# Requirement
What you give back should be only the lines from the one holding "left ear: (497, 308)" through the final line of the records, each reproduced exactly.

Material for this task: Begin

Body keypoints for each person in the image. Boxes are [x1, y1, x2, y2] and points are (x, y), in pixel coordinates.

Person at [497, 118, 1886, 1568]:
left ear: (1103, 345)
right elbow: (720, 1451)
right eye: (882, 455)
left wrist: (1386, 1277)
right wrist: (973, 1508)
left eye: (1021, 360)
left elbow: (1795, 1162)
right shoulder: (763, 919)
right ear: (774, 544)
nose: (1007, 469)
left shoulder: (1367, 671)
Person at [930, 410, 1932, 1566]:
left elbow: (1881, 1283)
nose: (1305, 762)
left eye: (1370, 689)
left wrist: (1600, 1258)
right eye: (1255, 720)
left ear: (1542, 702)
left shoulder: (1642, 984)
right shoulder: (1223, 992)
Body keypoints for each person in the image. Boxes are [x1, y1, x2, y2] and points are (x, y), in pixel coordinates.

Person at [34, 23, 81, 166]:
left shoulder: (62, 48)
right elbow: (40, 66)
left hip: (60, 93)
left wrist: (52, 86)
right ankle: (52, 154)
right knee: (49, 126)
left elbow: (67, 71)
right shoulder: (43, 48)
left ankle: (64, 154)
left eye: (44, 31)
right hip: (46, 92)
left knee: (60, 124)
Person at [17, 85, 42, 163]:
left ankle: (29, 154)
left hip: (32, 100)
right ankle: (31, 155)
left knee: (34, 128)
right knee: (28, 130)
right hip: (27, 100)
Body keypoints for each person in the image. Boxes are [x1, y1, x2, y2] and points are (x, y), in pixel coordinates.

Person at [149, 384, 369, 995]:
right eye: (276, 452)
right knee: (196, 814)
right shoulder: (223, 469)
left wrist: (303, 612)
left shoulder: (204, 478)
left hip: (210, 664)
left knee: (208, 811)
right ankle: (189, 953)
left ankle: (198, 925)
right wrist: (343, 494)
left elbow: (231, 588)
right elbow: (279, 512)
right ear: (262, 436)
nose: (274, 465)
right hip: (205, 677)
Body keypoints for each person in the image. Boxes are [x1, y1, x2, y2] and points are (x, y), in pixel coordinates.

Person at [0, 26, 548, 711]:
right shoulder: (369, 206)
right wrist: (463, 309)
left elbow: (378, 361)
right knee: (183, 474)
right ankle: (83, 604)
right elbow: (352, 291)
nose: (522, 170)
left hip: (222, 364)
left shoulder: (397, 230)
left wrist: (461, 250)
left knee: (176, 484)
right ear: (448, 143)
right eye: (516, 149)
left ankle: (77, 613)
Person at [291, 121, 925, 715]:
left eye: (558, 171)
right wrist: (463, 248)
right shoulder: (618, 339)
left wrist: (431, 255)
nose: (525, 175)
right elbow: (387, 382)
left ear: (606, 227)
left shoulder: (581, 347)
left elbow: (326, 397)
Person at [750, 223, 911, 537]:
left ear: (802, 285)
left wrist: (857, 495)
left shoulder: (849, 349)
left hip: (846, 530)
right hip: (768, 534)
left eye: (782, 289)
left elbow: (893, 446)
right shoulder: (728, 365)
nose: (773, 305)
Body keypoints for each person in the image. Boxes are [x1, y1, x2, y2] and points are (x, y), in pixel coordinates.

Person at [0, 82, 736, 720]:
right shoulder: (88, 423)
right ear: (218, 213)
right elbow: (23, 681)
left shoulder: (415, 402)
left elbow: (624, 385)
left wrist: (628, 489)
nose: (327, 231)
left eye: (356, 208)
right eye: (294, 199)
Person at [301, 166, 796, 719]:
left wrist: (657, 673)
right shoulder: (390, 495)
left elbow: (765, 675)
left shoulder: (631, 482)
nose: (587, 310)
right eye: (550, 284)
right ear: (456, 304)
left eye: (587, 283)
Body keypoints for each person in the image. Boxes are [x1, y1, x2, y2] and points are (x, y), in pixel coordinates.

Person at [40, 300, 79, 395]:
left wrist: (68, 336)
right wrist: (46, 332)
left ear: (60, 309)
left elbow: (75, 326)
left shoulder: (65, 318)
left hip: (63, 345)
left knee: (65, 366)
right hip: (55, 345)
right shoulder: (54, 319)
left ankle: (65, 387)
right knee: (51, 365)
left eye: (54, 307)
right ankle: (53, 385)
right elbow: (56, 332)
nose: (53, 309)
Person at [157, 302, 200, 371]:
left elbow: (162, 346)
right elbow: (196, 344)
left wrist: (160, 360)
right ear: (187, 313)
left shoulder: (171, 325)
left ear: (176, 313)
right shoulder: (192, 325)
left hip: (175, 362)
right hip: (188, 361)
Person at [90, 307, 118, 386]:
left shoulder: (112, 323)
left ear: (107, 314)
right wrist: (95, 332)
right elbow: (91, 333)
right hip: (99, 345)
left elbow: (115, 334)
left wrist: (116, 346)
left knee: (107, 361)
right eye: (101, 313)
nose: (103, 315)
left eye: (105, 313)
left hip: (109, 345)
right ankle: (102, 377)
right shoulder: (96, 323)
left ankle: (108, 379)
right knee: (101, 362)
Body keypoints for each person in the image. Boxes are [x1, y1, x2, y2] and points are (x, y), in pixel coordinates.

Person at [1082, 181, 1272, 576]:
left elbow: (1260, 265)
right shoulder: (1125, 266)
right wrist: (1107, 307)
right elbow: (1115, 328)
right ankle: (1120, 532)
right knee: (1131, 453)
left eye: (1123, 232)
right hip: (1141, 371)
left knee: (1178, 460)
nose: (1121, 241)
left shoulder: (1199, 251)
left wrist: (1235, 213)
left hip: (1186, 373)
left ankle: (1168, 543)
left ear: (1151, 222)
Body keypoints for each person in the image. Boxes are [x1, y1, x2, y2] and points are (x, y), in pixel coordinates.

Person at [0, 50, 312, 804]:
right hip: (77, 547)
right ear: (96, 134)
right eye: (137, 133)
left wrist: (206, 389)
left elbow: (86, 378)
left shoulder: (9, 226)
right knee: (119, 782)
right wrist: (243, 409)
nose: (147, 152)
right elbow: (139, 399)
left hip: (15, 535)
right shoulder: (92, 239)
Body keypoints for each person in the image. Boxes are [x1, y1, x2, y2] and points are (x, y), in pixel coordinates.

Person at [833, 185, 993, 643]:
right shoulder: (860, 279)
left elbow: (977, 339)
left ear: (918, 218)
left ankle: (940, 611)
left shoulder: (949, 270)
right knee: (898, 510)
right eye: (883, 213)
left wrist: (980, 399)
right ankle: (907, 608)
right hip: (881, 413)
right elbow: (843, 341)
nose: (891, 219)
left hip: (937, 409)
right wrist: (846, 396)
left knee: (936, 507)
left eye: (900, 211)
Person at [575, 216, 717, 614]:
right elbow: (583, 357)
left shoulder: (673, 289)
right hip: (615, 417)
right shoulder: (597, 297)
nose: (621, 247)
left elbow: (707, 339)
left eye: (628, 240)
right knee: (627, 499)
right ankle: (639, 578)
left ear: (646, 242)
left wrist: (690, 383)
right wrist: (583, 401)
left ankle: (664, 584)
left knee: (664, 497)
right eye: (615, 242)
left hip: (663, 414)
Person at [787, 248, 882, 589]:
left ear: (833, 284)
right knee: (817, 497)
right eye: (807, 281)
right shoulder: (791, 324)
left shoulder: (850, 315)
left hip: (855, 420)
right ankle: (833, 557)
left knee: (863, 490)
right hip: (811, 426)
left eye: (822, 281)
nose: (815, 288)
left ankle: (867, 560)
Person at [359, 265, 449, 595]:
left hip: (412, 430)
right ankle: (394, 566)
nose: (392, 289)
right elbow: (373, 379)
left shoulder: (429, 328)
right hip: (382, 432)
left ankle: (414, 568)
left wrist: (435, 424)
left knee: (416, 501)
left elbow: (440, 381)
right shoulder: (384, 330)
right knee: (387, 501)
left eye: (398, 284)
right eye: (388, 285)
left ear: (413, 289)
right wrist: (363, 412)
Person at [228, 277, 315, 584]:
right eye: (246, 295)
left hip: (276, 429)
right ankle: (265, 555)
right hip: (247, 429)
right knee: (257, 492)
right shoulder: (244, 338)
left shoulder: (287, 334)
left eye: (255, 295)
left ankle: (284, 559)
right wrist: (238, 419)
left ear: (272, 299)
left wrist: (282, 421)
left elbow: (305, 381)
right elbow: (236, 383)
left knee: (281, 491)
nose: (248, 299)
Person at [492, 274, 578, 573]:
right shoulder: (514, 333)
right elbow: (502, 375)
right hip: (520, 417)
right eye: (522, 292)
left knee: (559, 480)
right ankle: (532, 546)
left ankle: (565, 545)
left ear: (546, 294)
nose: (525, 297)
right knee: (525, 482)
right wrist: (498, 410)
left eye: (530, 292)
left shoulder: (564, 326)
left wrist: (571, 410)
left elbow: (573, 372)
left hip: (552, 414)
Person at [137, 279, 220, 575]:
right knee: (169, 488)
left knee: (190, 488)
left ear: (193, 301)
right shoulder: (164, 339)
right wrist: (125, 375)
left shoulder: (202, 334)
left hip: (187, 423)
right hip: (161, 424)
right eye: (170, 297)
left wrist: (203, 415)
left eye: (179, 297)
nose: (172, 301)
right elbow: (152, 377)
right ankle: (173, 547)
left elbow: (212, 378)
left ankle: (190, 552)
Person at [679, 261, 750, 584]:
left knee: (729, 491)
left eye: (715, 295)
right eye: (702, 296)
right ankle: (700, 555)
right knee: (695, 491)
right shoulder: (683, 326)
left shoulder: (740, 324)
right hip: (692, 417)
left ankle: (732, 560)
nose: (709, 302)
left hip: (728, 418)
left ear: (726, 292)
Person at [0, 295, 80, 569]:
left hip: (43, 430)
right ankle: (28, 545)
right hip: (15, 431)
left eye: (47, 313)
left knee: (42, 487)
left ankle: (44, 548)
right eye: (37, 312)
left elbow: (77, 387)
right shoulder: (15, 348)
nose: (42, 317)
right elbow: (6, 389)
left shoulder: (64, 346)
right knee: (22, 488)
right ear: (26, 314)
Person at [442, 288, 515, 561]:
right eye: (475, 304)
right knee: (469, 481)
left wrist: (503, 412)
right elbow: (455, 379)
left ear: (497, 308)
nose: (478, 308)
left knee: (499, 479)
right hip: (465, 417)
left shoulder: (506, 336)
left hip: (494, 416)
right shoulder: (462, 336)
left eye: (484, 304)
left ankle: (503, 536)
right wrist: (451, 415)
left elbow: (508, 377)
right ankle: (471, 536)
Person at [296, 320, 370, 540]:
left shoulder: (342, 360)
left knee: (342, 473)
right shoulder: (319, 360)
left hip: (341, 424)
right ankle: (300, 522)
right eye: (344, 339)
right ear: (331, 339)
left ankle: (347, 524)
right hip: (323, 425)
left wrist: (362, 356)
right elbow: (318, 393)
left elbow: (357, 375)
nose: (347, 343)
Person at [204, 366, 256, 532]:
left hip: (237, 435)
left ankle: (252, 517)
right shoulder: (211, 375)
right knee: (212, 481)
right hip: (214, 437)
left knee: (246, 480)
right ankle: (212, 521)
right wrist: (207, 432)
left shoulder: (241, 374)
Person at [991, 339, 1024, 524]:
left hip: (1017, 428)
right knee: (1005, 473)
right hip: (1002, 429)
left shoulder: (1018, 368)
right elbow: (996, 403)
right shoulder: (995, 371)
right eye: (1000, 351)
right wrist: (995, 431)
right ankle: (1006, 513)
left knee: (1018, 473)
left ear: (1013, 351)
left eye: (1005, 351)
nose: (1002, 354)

Material for this task: End

# Result of the task
left ear: (497, 308)
nose: (478, 308)
left knee: (499, 479)
right hip: (465, 417)
left shoulder: (506, 336)
left hip: (494, 416)
right shoulder: (462, 336)
left eye: (484, 304)
left ankle: (503, 536)
right wrist: (451, 415)
left elbow: (508, 377)
right ankle: (471, 536)
Person at [296, 320, 370, 540]:
left shoulder: (342, 360)
left knee: (342, 473)
right shoulder: (319, 360)
left hip: (341, 424)
right ankle: (300, 522)
right eye: (344, 339)
right ear: (331, 339)
left ankle: (347, 524)
right hip: (323, 425)
left wrist: (362, 356)
right elbow: (318, 393)
left elbow: (357, 375)
nose: (347, 343)
Person at [204, 366, 256, 532]:
left hip: (237, 435)
left ankle: (252, 517)
right shoulder: (211, 375)
right knee: (212, 481)
right hip: (214, 437)
left knee: (246, 480)
right ankle: (212, 521)
right wrist: (207, 432)
left shoulder: (241, 374)
Person at [991, 339, 1024, 524]:
left hip: (1017, 428)
right knee: (1005, 473)
right hip: (1002, 429)
left shoulder: (1018, 368)
right elbow: (996, 403)
right shoulder: (995, 371)
right eye: (1000, 351)
right wrist: (995, 431)
right ankle: (1006, 513)
left knee: (1018, 473)
left ear: (1013, 351)
left eye: (1005, 351)
nose: (1002, 354)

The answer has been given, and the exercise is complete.